Can you quickly explain what ‘R Shiny’ is and how it works?
R is a free and open source statistical software that offers a complete, powerful and unified framework for all the dimensions of data science: data collection, management and visualization, regression and machine learning, and even report or beamer editing. It has been progressively adopted by the scientific community and is now increasingly used for business applications.
Concretely, it becomes possible to collect, visualize and model data from any internet browser
Shiny is a complementary package of R that allows development of web apps for data science with R. That is, the R software and all statistical analyses run on a server, while the user interacts with the software through a browser. Concretely, it becomes possible to collect, visualize and model data from any internet browser. No installation of R and R packages, nor programming knowledge, is required for the user of the app.

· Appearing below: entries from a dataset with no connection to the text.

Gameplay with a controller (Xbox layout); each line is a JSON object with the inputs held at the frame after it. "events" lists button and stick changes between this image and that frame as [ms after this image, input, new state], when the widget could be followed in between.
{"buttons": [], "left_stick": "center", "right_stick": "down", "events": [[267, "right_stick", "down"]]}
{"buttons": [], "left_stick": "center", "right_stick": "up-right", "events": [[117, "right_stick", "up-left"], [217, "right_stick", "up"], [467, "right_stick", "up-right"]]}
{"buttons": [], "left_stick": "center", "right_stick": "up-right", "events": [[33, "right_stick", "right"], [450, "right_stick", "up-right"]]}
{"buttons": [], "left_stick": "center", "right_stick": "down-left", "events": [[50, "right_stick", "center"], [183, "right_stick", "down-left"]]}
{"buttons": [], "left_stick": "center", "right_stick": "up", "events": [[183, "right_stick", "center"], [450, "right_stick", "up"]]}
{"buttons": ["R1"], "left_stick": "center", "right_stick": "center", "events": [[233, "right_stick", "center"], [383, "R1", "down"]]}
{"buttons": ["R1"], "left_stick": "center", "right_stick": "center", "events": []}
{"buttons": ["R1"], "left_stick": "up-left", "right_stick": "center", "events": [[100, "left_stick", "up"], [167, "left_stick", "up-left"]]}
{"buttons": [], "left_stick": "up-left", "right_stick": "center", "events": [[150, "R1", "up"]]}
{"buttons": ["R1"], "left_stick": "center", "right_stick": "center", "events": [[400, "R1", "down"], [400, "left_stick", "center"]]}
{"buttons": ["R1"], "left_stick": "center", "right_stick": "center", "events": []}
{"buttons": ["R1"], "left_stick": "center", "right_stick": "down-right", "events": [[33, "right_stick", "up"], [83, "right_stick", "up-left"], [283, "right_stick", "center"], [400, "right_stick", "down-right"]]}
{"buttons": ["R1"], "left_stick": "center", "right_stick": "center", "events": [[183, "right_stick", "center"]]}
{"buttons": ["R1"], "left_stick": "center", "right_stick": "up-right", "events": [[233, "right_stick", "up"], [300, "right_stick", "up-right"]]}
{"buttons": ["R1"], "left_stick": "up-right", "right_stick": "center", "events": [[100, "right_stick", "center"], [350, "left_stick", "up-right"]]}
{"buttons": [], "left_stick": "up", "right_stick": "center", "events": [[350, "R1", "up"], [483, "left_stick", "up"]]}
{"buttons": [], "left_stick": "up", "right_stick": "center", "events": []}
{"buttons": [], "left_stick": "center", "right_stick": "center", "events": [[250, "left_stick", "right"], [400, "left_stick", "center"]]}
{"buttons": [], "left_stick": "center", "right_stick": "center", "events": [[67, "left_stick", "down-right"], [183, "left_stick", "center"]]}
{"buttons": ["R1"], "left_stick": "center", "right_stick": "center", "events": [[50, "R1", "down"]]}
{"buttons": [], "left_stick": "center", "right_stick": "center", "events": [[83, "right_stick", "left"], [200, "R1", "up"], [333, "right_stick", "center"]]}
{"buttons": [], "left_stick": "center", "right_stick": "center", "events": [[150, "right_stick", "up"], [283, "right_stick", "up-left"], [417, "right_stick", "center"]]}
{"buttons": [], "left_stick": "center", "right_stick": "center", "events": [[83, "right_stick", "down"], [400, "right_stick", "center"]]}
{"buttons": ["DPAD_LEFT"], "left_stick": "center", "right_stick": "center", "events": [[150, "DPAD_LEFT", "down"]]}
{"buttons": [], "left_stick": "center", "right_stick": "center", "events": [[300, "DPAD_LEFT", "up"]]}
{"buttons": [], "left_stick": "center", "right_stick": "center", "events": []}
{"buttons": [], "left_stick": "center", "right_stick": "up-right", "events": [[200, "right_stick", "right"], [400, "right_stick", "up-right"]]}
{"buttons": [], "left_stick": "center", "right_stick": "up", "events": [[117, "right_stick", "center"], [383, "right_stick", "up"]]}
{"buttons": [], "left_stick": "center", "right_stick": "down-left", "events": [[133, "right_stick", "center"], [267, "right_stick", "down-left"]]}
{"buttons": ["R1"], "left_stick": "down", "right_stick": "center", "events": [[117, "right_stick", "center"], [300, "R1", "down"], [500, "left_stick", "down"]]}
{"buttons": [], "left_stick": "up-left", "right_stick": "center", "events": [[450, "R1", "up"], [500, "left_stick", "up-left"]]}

With Shiny, we enjoy only the most exciting part of data science: see and understand the patterns uncovered from the data, leaving the technical part to be handled by the server through R.
Therefore, Shiny offers interactive environments to:
- visualize raw data and results of data analysis
- let users run their own data analysis or visualization
- collect data from the users
What is the added value for your students?
Emmanuel Kemel: A typical difficulty when teaching data science is that the presentation of statistical techniques necessarily involves mathematical formulas. This can be scary for students who do not have a strong mathematical background.
Shiny allows me to complete the presentation of formulas simply, which helps students to better visualize and understand the meaning of the formula for data analysis.
Examples:
- Understanding OLS
- Multi-collinearity versus omitted variable bias
Another difficulty is that the formal presentation of the techniques must be completed by practice in order to understand the advantages and limitations of each technique. Students must learn both how a given technique works and how to apply it.
These two aspects are necessary: knowing the logic of statistical techniques without begin able to apply them on concrete cases is useless; applying techniques without understanding their logic and limitations is dangerous as it can lead to false results and conclusions.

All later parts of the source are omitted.